- EXERCISE AIM -
At the line containing "bagasi yang cukup luas.", begin retyping, and continue word for word until the records below run out.

+===+

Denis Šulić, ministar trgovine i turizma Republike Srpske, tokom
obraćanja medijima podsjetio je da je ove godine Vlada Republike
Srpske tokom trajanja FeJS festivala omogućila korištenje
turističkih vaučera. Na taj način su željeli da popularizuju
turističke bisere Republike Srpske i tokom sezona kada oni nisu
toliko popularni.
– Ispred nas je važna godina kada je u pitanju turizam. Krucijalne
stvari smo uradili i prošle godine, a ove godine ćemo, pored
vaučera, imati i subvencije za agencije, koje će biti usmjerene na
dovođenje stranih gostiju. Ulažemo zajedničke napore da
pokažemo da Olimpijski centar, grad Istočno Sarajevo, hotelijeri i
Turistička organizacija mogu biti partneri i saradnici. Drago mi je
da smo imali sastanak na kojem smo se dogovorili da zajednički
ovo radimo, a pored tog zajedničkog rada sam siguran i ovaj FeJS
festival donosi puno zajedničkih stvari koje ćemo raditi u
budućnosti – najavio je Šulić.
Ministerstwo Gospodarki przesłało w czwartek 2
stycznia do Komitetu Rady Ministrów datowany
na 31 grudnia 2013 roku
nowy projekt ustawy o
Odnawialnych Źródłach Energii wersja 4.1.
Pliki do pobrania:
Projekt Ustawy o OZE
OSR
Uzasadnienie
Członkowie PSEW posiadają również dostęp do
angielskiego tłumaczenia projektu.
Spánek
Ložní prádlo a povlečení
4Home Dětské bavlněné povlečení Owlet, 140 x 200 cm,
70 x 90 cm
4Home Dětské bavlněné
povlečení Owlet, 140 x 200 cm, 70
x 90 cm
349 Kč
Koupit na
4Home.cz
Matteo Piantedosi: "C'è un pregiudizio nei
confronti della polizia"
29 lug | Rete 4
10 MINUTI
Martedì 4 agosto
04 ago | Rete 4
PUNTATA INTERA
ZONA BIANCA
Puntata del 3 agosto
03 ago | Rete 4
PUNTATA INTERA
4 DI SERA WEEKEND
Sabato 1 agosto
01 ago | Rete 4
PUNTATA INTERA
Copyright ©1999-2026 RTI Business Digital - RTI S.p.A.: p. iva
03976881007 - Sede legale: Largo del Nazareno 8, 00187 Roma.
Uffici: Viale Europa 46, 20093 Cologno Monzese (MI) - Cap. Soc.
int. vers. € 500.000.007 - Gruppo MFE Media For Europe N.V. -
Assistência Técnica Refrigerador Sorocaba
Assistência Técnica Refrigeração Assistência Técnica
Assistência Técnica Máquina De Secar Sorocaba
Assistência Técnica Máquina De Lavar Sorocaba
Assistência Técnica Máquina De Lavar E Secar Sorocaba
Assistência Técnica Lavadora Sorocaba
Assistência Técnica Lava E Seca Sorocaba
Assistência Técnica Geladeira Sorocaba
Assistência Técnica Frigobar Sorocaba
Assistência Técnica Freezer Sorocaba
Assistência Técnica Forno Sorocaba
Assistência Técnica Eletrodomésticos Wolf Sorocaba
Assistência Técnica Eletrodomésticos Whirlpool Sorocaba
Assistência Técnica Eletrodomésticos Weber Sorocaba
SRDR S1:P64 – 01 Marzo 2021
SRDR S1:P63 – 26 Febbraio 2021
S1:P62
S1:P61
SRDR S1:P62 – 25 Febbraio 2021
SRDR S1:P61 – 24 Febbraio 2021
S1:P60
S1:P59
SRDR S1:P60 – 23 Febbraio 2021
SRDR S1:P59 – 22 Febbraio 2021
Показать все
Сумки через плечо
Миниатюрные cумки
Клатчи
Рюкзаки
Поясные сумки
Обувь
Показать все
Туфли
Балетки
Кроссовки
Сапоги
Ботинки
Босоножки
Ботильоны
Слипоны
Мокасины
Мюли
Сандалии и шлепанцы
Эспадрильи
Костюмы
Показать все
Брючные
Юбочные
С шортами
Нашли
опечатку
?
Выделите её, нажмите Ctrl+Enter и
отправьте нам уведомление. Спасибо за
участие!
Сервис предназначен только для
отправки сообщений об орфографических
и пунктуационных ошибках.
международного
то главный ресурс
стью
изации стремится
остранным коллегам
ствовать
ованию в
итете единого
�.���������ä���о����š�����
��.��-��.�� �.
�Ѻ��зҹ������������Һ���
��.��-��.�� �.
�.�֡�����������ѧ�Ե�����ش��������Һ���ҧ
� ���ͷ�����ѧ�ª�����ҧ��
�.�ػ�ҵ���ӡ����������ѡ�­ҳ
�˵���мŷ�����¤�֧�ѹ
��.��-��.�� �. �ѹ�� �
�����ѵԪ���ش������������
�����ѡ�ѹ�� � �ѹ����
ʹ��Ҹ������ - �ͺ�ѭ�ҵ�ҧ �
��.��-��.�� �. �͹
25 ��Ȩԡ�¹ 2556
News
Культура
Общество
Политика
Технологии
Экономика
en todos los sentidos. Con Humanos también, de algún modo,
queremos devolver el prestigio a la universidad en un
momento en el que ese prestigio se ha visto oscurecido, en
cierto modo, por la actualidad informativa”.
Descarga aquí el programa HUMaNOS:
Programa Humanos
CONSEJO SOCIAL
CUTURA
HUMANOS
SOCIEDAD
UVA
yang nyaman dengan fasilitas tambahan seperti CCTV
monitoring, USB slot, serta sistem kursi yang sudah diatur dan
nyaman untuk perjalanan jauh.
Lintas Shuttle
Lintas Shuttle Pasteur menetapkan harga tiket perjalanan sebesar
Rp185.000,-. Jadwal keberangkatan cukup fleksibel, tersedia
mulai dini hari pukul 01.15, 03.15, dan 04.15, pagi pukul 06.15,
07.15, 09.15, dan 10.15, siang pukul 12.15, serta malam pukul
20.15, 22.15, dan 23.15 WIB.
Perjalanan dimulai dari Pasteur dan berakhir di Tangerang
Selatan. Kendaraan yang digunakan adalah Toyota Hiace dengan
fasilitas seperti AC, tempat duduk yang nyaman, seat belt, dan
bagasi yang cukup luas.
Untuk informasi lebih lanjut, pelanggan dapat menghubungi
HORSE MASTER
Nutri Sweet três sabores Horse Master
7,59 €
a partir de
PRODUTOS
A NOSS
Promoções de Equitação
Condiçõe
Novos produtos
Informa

+===+

- REPLY TO THE EXERCISE -
bagasi yang cukup luas.
Untuk informasi lebih lanjut, pelanggan dapat menghubungi
HORSE MASTER
Nutri Sweet três sabores Horse Master
7,59 €
a partir de
PRODUTOS
A NOSS
Promoções de Equitação
Condiçõe
Novos produtos
Informa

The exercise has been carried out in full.